What needs to be done: Format the lines of the records as a JSON list of strings, one string per line and no blank lines, starting at the first line of the records and ending with the line containing "ряд нарушений.". Include only those lines.

◆ ◆ ◆ ◆ ◆

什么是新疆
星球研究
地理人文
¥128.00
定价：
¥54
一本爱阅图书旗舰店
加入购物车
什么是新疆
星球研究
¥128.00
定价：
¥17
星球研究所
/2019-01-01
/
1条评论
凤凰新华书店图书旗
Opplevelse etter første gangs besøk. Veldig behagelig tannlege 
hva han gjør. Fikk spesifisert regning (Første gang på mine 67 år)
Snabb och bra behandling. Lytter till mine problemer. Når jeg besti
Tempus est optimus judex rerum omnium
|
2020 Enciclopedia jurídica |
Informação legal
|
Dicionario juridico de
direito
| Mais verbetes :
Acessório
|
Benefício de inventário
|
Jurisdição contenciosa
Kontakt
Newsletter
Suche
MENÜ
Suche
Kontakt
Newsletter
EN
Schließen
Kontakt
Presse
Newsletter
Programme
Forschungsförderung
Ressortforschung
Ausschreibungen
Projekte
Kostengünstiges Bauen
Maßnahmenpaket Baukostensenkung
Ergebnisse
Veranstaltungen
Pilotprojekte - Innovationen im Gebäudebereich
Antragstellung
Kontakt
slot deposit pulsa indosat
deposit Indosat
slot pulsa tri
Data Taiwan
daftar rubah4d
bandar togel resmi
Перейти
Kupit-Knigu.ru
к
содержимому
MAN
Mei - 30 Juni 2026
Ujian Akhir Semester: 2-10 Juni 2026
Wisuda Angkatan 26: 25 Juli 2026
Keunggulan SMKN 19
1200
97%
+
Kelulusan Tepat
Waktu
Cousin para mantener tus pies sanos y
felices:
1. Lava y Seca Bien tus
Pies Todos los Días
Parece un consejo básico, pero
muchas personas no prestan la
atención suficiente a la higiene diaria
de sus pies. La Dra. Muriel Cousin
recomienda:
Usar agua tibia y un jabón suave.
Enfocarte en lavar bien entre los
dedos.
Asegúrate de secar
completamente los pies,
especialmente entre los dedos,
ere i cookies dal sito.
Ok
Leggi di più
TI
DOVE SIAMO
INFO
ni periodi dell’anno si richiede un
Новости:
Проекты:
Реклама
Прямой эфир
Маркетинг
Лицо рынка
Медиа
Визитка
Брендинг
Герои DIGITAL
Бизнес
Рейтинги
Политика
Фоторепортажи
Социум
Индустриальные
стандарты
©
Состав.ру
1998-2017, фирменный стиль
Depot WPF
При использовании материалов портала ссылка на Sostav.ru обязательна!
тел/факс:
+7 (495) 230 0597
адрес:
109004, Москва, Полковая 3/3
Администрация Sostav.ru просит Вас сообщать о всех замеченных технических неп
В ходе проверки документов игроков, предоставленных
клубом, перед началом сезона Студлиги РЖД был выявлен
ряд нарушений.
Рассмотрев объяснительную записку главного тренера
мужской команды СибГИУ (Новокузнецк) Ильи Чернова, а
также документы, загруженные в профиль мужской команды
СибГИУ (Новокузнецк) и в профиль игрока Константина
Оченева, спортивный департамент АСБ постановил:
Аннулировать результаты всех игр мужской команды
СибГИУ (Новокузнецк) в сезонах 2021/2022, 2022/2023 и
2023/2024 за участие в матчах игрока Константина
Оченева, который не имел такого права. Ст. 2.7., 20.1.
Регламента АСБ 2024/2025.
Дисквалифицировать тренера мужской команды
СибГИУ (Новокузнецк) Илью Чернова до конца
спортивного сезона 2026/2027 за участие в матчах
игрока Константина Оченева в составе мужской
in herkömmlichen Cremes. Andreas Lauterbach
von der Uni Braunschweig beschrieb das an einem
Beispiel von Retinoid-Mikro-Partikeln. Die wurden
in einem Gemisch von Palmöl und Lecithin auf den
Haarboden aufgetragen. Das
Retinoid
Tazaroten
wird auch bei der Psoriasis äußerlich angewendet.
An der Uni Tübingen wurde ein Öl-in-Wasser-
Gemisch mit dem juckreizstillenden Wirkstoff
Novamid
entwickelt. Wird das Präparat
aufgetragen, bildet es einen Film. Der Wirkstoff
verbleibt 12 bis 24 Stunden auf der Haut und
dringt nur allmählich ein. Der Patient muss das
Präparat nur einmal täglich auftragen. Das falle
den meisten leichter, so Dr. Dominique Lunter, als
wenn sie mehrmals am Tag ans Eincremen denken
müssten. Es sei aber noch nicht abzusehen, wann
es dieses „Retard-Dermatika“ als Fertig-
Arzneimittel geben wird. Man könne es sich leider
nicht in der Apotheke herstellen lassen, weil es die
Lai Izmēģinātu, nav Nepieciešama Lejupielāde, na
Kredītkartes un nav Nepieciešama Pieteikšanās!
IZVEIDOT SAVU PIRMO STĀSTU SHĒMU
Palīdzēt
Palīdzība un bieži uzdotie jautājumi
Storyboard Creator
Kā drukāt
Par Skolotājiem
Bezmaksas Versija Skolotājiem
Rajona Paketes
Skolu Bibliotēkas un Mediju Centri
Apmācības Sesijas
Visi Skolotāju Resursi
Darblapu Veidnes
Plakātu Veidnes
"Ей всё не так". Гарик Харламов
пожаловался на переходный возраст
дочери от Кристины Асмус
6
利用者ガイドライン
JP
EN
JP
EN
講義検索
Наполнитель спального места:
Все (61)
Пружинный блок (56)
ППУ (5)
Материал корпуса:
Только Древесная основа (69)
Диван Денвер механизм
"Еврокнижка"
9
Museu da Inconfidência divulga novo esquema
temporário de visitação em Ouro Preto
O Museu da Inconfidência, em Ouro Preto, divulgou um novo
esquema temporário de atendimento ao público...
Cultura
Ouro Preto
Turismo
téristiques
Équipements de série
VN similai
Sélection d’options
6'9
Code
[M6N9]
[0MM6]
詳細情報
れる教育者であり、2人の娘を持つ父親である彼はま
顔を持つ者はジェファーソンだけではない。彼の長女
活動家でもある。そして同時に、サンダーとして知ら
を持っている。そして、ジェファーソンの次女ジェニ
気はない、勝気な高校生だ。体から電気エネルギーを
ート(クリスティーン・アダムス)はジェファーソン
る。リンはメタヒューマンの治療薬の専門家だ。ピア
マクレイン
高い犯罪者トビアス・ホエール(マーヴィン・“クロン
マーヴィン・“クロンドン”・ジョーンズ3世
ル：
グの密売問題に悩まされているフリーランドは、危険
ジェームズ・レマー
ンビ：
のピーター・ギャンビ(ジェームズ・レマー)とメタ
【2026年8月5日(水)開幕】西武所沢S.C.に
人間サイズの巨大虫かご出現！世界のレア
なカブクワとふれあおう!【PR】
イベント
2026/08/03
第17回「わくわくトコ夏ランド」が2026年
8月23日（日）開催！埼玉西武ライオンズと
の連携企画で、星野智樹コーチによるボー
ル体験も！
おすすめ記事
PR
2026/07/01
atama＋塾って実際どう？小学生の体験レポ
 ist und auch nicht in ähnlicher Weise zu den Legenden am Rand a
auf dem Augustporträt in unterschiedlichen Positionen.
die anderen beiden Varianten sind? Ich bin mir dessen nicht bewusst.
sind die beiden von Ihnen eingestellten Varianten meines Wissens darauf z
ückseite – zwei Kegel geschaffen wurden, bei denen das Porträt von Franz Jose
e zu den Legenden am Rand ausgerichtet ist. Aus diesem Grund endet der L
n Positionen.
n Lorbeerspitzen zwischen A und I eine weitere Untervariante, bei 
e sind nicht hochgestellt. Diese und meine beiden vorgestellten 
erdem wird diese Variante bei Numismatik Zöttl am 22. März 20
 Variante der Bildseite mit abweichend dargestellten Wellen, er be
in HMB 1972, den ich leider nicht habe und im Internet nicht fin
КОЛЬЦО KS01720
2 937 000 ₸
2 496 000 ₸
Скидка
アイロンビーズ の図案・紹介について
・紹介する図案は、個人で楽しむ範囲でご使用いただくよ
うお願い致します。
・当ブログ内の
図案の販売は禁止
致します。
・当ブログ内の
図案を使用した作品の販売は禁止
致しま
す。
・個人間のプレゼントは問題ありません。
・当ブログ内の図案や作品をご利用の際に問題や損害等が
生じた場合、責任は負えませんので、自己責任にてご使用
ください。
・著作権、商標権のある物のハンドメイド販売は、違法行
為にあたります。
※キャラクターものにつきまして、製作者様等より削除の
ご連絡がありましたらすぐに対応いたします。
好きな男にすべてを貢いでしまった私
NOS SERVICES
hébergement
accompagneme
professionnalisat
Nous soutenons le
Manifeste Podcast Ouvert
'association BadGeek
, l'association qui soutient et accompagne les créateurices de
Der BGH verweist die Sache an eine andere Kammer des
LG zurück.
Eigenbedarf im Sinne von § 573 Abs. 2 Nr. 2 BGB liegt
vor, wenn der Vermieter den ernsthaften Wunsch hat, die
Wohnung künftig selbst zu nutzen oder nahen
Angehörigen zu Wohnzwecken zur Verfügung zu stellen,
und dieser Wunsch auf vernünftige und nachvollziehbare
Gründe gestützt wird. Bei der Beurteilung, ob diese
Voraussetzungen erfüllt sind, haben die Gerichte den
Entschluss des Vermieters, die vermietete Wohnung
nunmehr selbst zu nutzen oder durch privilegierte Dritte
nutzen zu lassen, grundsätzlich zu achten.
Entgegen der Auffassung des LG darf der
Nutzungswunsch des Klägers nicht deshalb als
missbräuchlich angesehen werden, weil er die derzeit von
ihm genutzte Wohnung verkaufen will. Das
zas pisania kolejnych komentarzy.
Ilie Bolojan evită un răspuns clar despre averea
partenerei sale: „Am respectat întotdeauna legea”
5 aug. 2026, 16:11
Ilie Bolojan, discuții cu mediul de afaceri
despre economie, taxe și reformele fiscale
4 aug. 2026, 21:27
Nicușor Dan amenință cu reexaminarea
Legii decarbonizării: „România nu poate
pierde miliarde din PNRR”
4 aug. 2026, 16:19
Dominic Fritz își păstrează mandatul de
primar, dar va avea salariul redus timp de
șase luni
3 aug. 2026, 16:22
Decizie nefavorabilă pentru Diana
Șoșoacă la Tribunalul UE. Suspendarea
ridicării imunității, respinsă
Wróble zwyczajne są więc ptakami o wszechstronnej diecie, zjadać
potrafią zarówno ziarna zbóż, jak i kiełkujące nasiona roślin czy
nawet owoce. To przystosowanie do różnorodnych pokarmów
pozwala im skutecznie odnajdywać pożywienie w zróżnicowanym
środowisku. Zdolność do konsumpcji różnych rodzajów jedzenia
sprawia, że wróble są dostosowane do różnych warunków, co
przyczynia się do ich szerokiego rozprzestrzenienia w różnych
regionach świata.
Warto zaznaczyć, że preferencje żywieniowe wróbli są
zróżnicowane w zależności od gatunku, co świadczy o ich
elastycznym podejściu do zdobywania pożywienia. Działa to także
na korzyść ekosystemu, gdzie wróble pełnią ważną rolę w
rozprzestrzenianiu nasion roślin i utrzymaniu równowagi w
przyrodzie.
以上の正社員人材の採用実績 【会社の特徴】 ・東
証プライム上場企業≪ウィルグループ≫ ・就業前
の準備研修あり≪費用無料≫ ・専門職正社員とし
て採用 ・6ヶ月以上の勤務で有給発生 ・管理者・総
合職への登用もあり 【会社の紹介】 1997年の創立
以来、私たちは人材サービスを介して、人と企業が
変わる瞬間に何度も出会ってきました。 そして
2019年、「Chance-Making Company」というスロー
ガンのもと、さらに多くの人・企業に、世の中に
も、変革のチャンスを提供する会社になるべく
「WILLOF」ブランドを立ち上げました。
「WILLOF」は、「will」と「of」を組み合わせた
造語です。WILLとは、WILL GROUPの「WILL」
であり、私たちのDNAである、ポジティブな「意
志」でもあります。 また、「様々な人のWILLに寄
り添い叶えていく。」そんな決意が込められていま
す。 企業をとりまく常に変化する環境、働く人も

◆ ◆ ◆ ◆ ◆

Task response:
[
  "什么是新疆",
  "星球研究",
  "地理人文",
  "¥128.00",
  "定价：",
  "¥54",
  "一本爱阅图书旗舰店",
  "加入购物车",
  "什么是新疆",
  "星球研究",
  "¥128.00",
  "定价：",
  "¥17",
  "星球研究所",
  "/2019-01-01",
  "/",
  "1条评论",
  "凤凰新华书店图书旗",
  "Opplevelse etter første gangs besøk. Veldig behagelig tannlege ",
  "hva han gjør. Fikk spesifisert regning (Første gang på mine 67 år)",
  "Snabb och bra behandling. Lytter till mine problemer. Når jeg besti",
  "Tempus est optimus judex rerum omnium",
  "|",
  "2020 Enciclopedia jurídica |",
  "Informação legal",
  "|",
  "Dicionario juridico de",
  "direito",
  "| Mais verbetes :",
  "Acessório",
  "|",
  "Benefício de inventário",
  "|",
  "Jurisdição contenciosa",
  "Kontakt",
  "Newsletter",
  "Suche",
  "MENÜ",
  "Suche",
  "Kontakt",
  "Newsletter",
  "EN",
  "Schließen",
  "Kontakt",
  "Presse",
  "Newsletter",
  "Programme",
  "Forschungsförderung",
  "Ressortforschung",
  "Ausschreibungen",
  "Projekte",
  "Kostengünstiges Bauen",
  "Maßnahmenpaket Baukostensenkung",
  "Ergebnisse",
  "Veranstaltungen",
  "Pilotprojekte - Innovationen im Gebäudebereich",
  "Antragstellung",
  "Kontakt",
  "slot deposit pulsa indosat",
  "deposit Indosat",
  "slot pulsa tri",
  "Data Taiwan",
  "daftar rubah4d",
  "bandar togel resmi",
  "Перейти",
  "Kupit-Knigu.ru",
  "к",
  "содержимому",
  "MAN",
  "Mei - 30 Juni 2026",
  "Ujian Akhir Semester: 2-10 Juni 2026",
  "Wisuda Angkatan 26: 25 Juli 2026",
  "Keunggulan SMKN 19",
  "1200",
  "97%",
  "+",
  "Kelulusan Tepat",
  "Waktu",
  "Cousin para mantener tus pies sanos y",
  "felices:",
  "1. Lava y Seca Bien tus",
  "Pies Todos los Días",
  "Parece un consejo básico, pero",
  "muchas personas no prestan la",
  "atención suficiente a la higiene diaria",
  "de sus pies. La Dra. Muriel Cousin",
  "recomienda:",
  "Usar agua tibia y un jabón suave.",
  "Enfocarte en lavar bien entre los",
  "dedos.",
  "Asegúrate de secar",
  "completamente los pies,",
  "especialmente entre los dedos,",
  "ere i cookies dal sito.",
  "Ok",
  "Leggi di più",
  "TI",
  "DOVE SIAMO",
  "INFO",
  "ni periodi dell’anno si richiede un",
  "Новости:",
  "Проекты:",
  "Реклама",
  "Прямой эфир",
  "Маркетинг",
  "Лицо рынка",
  "Медиа",
  "Визитка",
  "Брендинг",
  "Герои DIGITAL",
  "Бизнес",
  "Рейтинги",
  "Политика",
  "Фоторепортажи",
  "Социум",
  "Индустриальные",
  "стандарты",
  "©",
  "Состав.ру",
  "1998-2017, фирменный стиль",
  "Depot WPF",
  "При использовании материалов портала ссылка на Sostav.ru обязательна!",
  "тел/факс:",
  "+7 (495) 230 0597",
  "адрес:",
  "109004, Москва, Полковая 3/3",
  "Администрация Sostav.ru просит Вас сообщать о всех замеченных технических неп",
  "В ходе проверки документов игроков, предоставленных",
  "клубом, перед началом сезона Студлиги РЖД был выявлен",
  "ряд нарушений."
]